** WHAT THE TASK REQUIRES **
Copy out the lines below word for word, beginning with the line that contains "Dove avverbio o pronome?" and continuing through the line that contains "Chi pronome interrogativo frasi?", with both of those lines included.

** THE DATA **
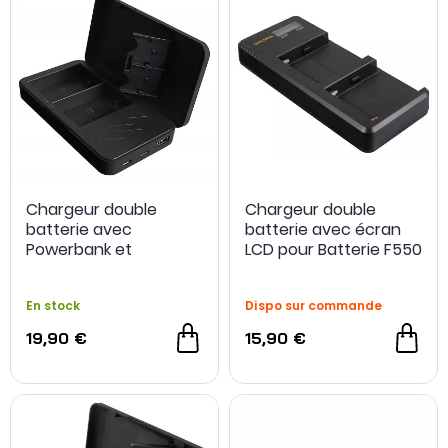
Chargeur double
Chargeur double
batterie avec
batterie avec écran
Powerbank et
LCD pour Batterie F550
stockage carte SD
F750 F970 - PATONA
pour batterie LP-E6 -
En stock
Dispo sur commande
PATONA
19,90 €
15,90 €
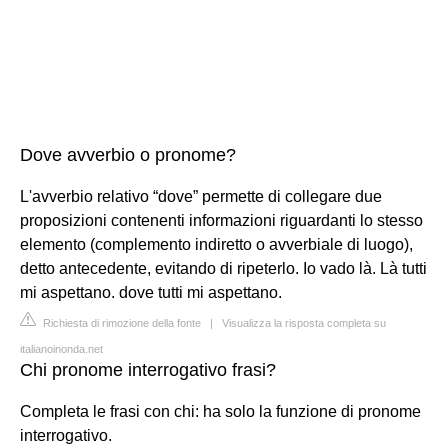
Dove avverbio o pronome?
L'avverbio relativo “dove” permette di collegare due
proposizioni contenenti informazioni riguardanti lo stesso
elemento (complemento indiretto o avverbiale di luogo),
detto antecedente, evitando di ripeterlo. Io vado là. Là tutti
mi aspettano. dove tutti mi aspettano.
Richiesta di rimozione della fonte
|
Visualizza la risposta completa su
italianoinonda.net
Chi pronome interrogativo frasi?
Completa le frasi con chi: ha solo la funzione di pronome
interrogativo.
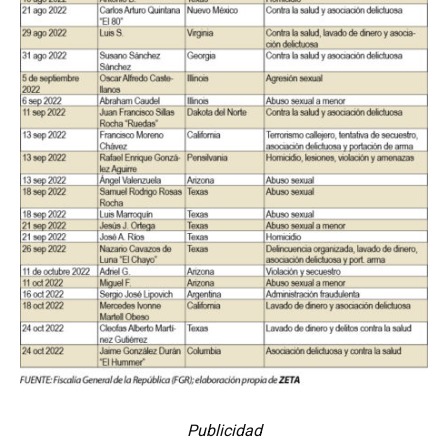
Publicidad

* * *

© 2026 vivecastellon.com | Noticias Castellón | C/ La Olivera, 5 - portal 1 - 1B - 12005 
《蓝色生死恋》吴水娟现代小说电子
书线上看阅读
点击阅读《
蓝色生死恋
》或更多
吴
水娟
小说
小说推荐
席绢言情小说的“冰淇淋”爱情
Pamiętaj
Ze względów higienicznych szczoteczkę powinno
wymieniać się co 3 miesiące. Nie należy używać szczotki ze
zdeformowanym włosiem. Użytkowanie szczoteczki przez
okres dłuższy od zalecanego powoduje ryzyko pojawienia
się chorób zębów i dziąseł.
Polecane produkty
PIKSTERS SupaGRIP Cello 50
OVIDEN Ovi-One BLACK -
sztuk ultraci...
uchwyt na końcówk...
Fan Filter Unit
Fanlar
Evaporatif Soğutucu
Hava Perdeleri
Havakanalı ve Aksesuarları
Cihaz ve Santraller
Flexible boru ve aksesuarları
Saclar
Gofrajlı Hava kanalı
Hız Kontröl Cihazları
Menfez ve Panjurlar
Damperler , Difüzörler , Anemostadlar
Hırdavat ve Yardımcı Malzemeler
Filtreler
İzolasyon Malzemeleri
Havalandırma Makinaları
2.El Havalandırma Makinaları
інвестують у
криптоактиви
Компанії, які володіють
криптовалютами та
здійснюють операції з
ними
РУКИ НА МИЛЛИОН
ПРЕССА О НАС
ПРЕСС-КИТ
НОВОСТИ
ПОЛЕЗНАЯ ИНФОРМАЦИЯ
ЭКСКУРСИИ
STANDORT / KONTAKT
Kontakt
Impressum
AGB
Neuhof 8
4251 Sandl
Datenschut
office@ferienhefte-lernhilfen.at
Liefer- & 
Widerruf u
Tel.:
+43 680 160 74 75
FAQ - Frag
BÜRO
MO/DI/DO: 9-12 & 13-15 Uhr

** YOUR RESPONSE **
Dove avverbio o pronome?
L'avverbio relativo “dove” permette di collegare due
proposizioni contenenti informazioni riguardanti lo stesso
elemento (complemento indiretto o avverbiale di luogo),
detto antecedente, evitando di ripeterlo. Io vado là. Là tutti
mi aspettano. dove tutti mi aspettano.
Richiesta di rimozione della fonte
|
Visualizza la risposta completa su
italianoinonda.net
Chi pronome interrogativo frasi?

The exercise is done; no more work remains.